§ Text provided:
+++

It is given in the question that the value of the length is $10cm$ which we have to convert to metre
Also, we know that $100cm = 1m$,
Now we convert it into, $10cm = \dfrac{{10}}{{100}} = 0.1m$,
The value of mass is $10gm$which we have to convert to kilogram and we know that $1000g = 1kg$,
So we can change it as, $10g = \dfrac{{10}}{{1000}}$
Take the denominator term $1000 = {10^3}$ we can write it as, $10g = \dfrac{{10}}{{{{10}^3}}}$
$\Rightarrow 10 \times 10_{}^{ - 3}$
Let us subtract the power terms we get
$\Rightarrow 10_{}^{ - 2}kg$
The value of time is $0.1s$
Therefore applying the value of $Force = \dfrac{{length \times mass}}{{time_{}^2}}$ and putting the values of length mass and time we get-
Force$= \dfrac{{0.1 \times 10_{}^{ - 2}}}{{(0.1)_{}^2}}$
Here we can split it as and we get
$\Rightarrow \dfrac{{10_{}^{ - 3}}}{{10_{}^{ - 2}}}$
Cancelling the same terms and we get the remaining terms,
$\Rightarrow 10_{}^{ - 1}$
Now the above value we get we can write it as,
$\Rightarrow \dfrac{1}{{10}}$
Let us divide the terms we get,
$\Rightarrow 0.1N$
Thus the required unit of force will be equal to $0.1N$.

Hence, the correct option is $\left( {{A}} \right)$.

Note: It is a simple question where by applying the formula we can solve it. But the main issue arises with calculation because many of us make mistakes in this type of calculation as there is application of inverse also.
Force makes a body to move from rest.
It also helps to increase the speed of a moving body.
It helps to change the direction of a moving body.
It can bring a moving body to rest.
It is a vector quantity.
The basic formula which is used for finding out force is mass x acceleration.

+++

§ Excerpted data:

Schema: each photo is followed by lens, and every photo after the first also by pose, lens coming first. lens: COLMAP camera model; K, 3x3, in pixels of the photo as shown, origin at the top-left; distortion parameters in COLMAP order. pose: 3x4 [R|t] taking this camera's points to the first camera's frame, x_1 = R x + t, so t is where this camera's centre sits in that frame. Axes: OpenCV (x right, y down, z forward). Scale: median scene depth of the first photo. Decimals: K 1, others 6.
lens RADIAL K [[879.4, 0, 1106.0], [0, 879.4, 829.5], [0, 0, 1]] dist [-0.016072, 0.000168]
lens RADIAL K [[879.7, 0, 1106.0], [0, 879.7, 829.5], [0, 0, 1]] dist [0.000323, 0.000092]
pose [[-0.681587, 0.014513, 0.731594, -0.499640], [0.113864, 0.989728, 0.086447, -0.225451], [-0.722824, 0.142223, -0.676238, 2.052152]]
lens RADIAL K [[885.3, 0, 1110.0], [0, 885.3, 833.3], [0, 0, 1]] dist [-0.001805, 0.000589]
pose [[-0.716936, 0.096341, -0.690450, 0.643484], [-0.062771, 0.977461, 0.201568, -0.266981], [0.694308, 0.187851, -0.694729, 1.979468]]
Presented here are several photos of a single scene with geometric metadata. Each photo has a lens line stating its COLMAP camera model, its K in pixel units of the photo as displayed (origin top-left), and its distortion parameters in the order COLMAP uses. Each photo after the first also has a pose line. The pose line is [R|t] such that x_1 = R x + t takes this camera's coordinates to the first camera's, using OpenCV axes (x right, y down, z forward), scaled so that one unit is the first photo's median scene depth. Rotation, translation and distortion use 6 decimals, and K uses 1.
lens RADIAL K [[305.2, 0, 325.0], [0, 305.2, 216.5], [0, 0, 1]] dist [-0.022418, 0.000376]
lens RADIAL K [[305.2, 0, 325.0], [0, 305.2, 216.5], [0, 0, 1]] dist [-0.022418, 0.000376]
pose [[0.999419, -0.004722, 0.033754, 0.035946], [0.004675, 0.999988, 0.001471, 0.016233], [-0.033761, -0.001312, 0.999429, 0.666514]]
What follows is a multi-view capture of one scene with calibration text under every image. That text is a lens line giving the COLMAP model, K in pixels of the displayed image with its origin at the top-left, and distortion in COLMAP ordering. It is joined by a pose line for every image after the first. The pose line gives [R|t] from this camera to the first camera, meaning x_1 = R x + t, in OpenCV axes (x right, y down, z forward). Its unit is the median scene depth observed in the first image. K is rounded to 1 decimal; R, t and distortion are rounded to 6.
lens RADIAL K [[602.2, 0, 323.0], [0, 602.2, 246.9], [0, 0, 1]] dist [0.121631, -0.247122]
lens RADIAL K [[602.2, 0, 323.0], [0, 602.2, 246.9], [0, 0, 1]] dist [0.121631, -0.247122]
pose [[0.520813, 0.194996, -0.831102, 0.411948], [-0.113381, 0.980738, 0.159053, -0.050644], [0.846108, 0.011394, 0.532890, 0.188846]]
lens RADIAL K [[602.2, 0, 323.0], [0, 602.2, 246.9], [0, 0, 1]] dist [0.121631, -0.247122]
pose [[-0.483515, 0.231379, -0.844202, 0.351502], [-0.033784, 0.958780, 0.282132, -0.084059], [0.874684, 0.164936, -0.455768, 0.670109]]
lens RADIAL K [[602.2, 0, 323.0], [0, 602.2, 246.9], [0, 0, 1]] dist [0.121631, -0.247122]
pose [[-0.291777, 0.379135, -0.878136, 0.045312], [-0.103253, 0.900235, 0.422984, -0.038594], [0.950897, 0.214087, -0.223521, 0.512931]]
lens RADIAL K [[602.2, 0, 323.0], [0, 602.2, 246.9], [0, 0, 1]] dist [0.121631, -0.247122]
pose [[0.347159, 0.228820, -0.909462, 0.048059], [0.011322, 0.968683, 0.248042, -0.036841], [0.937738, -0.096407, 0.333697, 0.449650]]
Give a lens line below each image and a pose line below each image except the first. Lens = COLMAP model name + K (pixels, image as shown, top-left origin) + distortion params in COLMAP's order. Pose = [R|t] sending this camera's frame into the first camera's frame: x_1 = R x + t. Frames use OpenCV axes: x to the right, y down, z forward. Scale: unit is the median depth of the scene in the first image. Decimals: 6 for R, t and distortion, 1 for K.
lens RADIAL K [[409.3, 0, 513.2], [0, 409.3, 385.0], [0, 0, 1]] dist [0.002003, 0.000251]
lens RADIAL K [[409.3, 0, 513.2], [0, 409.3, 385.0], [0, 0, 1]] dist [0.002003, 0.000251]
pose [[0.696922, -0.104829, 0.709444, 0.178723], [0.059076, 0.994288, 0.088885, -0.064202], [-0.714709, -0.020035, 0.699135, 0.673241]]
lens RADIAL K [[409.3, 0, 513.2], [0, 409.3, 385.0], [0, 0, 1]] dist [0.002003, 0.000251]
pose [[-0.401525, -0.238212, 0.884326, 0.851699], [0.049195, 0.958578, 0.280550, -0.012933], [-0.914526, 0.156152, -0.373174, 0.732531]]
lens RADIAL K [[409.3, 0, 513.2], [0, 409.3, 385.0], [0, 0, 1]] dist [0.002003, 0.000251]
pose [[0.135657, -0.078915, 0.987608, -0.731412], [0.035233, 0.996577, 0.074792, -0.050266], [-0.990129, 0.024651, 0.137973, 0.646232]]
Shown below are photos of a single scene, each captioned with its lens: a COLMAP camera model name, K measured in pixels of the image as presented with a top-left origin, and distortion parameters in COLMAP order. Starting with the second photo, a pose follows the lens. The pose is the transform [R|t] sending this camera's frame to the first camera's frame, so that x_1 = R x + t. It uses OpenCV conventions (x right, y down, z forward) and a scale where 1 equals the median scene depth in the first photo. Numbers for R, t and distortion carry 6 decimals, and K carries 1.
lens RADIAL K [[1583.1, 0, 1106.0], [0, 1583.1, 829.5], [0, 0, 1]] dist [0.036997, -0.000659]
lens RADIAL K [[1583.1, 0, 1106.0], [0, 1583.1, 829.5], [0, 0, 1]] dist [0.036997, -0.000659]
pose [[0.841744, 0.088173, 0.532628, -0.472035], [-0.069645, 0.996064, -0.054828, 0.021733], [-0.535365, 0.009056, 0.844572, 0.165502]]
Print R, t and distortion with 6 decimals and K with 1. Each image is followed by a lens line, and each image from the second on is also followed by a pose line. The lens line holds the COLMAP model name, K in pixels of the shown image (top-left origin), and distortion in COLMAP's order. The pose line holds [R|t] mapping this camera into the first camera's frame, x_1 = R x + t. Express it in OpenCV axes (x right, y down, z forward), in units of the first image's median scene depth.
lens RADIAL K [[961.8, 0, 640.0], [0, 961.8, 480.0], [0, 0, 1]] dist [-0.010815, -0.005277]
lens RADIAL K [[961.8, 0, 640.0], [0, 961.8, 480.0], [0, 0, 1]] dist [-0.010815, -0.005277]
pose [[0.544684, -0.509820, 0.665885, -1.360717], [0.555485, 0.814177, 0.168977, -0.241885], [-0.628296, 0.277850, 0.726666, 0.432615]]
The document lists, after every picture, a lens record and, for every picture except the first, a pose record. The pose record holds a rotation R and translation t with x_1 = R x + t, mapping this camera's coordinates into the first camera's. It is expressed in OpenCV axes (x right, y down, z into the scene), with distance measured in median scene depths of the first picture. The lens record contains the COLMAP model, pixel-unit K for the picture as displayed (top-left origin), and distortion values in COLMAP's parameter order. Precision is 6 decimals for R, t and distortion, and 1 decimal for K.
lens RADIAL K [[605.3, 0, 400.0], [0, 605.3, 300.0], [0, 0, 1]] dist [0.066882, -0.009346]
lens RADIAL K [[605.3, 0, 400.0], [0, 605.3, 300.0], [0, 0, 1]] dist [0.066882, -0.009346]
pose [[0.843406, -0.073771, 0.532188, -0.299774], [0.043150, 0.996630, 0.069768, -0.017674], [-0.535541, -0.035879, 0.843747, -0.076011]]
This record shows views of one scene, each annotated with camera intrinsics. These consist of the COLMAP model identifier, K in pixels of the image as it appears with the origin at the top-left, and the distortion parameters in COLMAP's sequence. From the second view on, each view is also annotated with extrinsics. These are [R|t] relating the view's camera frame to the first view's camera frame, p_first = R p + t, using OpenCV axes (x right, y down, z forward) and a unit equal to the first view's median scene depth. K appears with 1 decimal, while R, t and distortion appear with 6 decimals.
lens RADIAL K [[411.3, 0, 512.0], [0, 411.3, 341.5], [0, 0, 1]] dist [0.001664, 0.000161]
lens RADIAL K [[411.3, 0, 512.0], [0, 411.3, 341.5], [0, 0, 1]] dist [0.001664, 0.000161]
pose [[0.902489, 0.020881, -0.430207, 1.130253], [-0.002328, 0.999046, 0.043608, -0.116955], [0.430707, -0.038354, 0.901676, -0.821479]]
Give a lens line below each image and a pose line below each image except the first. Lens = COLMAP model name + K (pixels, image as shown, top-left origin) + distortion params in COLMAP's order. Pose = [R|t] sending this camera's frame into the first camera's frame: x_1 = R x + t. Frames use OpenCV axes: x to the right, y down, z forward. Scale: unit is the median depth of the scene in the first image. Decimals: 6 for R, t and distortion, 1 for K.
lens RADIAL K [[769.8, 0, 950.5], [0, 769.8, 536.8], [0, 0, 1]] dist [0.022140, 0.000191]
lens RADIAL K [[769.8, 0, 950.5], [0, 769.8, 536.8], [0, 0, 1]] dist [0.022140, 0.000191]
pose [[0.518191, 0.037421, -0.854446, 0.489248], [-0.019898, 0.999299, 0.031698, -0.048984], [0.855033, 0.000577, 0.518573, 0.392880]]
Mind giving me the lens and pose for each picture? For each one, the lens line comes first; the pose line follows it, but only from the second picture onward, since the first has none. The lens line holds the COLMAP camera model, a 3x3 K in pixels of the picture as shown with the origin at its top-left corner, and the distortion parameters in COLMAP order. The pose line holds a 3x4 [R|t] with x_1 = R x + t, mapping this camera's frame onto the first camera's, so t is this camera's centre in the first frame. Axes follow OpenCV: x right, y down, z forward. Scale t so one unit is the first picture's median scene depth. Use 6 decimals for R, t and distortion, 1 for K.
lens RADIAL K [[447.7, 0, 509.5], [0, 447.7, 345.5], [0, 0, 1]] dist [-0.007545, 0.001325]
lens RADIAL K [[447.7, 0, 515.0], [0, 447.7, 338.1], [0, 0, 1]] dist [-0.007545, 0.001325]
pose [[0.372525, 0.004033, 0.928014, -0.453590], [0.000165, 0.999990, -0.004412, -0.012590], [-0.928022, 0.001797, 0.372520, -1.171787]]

+++

§ Your goal:
Transcribe the passage of the force unit conversion text above, from "It also helps" up to and including "a vector quantity.".

§ Written solution:
It also helps to increase the speed of a moving body.
It helps to change the direction of a moving body.
It can bring a moving body to rest.
It is a vector quantity.